Important announcement regarding under 18s at Splendor. pic.twitter.com/g8EzlY50yR
— Splendor in the Grass (@SITG) July 11, 2022
#MeToo is always on the move
Change is coming, slowly and sometimes without warning.
The rotten culture that has spread through the halls of some music companies is set to be brought to light by an ongoing national review, set up to investigate sexual harm, harassment and discrimination in Australia’s music industry.
The Examination of Sexual Abuse, Sexual Harassment and Systemic Discrimination in the National Music Industry was announced late last year, with the ambition to learn and speak with all communities and roles within the music industry to understand what the industry will look like in 2022.
Led by ‘outside’ consultants Alexandra (Alex) Shehadie and Sam Turner, the review is under the auspices of the music industry charity Support Act, and unveiled with support from lobbying organizations APRA AMCOS, ARIA, PPCA and Australia Council, and has a total target budget of $400.00.
The project launched as the Australian music industry finally faces its #MeToo moment, with companies and industry leaders sending the message in 2021 that offensive actions in the workplace would no longer be tolerated.
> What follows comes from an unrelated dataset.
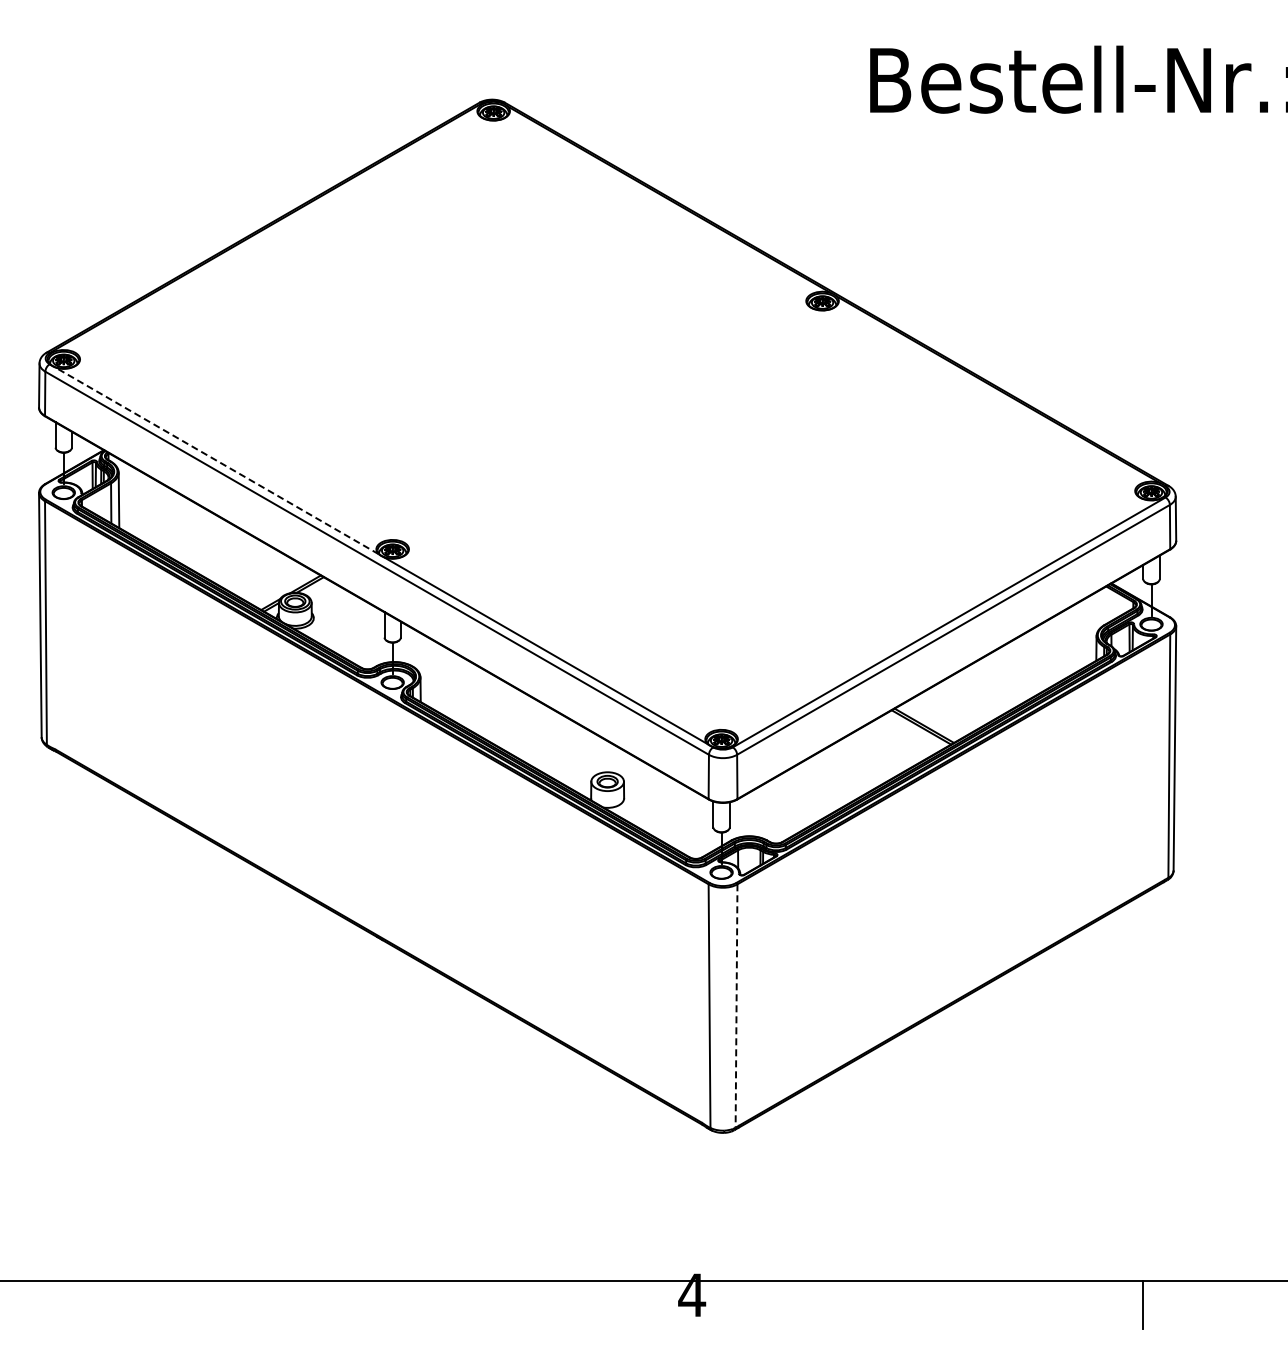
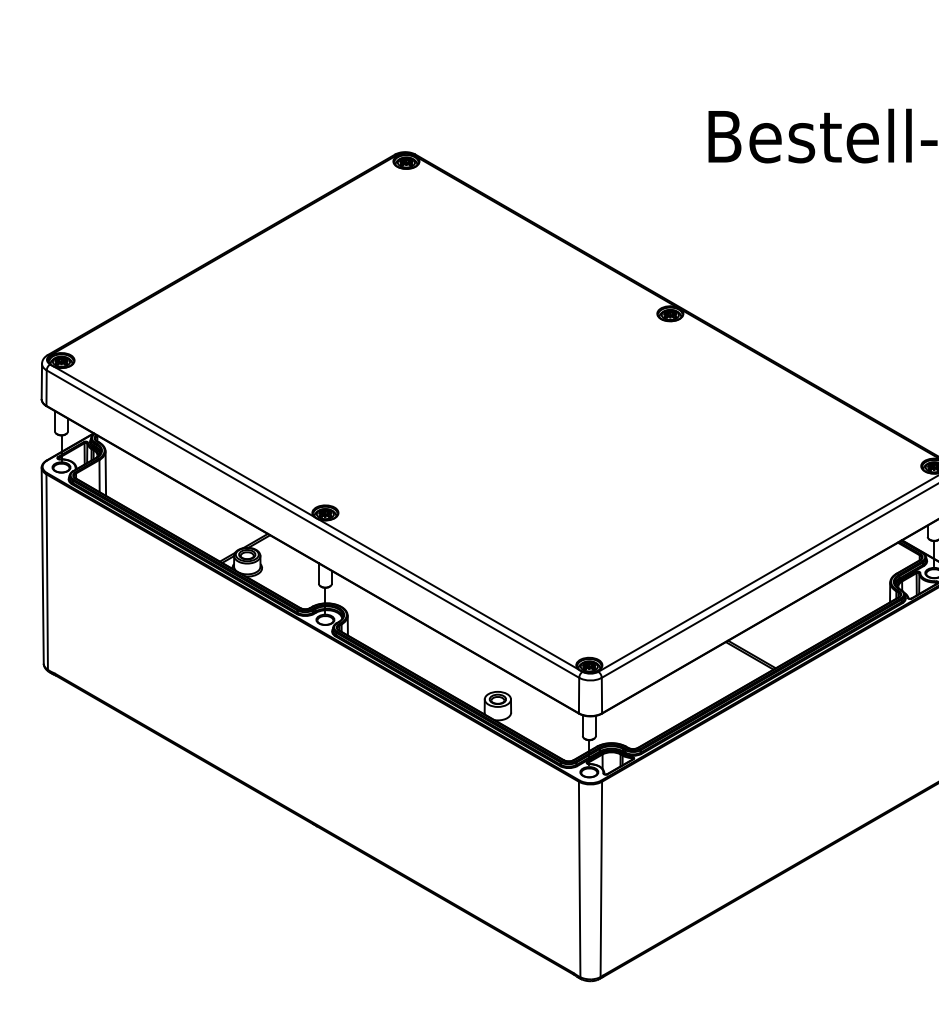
line: (217, 460) -> (184, 441), dashed -> solid
line: (736, 1005) -> (601, 878), dashed -> solid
Two of the top three music companies, Sony Music and Universal Music, have launched investigations into their own corporate cultures, and several high-level employees have been fired following investigations. WBU recently unveiled a restructuring of its management team following the departure of a co-chief executive as part of a review of its corporate culture.
For many, change cannot come soon enough.